I find it ironic that I was scared to hold her before diagnosis and I am now forced to be scared to hold her now after diagnosis.
I missed my opportunity to get all my good momma hugs in early. Had I known SMA was a part of the equation, poor Getty would have never been allowed to be out of my arms. 🙂
Externally, one might think that I grieve certain aspects of what Getty lacks the ability to do. Walking, eating, swallowing, moving independently, etc. But honestly I don’t grieve any of those things. I never have and I don’t think I will. I am pretty in tune with myself to know that. What is the point? Why would I need to add anymore anxiety of stress or sadness to this intense situation? I know Getty would sense it. Independently, Getty can’t walk or stand. Well we can remedy that. She has a stander, a stroller and very soon a power chair. Believe me when she gets that power chair, watch out. We are so excited to give her that kind of independence. Eating has never been a loss emotionally for me either. To ensure safety and security of proper nutrients, the g-tube was the answer. No question about it.
There may be there might be some psychology behind this as well. I never saw Getty walk. It was never a part of the component to grieve. Maybe had she walked and I saw first hand how it was taken away from her, maybe I would feel differently. We did get a chance to watch Getty eat solid food though. That is a memory we will always have. I think we tried oatmeal and it was a riot. Watching her open her mouth and swish it around and then swallow was very cute. But once the worry of her aspirating on food hit us, there was no question, she would stop eating orally. There are still days when we let her “taste” things and she really enjoys that. She really likes her toothpaste oddly enough. 🙂
My grief come in waves. Some days I feel like the most powerful mama in town, while other days I don’t feel so sturdy. I wish I could have taken advantage of my days with Getty prior to diagnosis. I wish I held her more, I wish I would have “gotten over” my fears as a new mommy and just held her more than I did. I think that will always be that one thing that will always stick with me. I can feed her, I can help her stand and walk, but I can’t hold her in the way I think we should be able to as mother and daughter.

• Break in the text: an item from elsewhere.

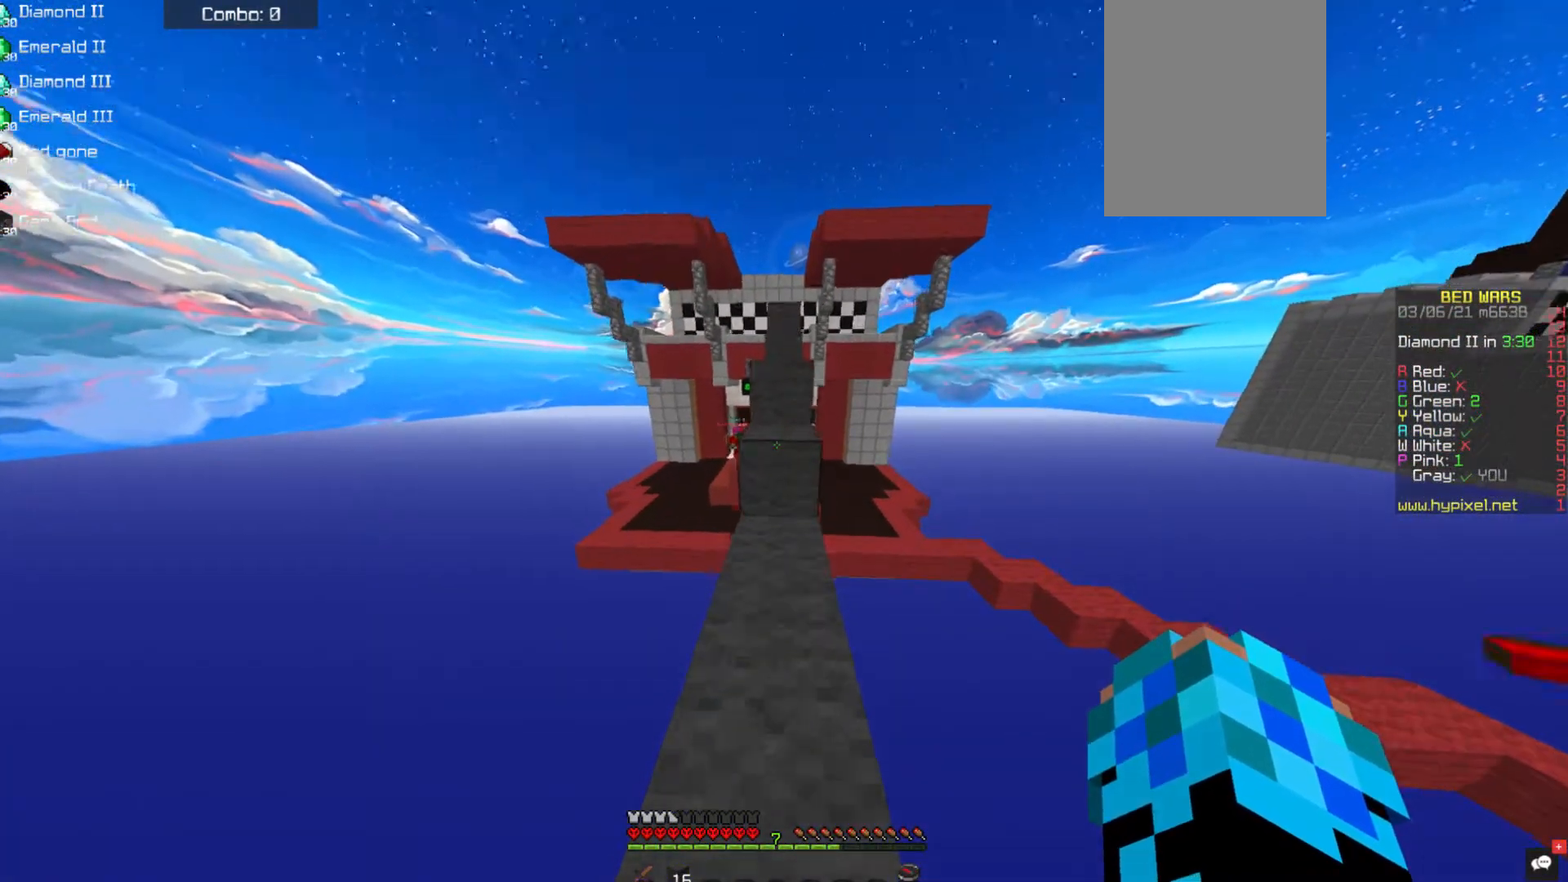
{"keys": ["space", "w"], "mouse": [], "events": [[17, "space", "down"]]}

Getty is an amazing little girl. She is so loving and so sweet to us. The other night, Getty and I laid in bed getting ready to go “neenies” and Mark came in to wish us goodnight. We both have no idea what was so funny, but she giggled for what seemed like 5 minutes straight. Just when she stopped, she would start again. Mark and I were in tears laughing with her. She has the sweetest little laugh. I think all the laughing tired her out, she was out cold soon thereafter. It is memories like that when you wish you had a video camera in EVERY room. It is memories like that, that I forget why I was grieving in the first place. We know we have tons more memories to make and we know that our giggle monster will surely replicate that at some point.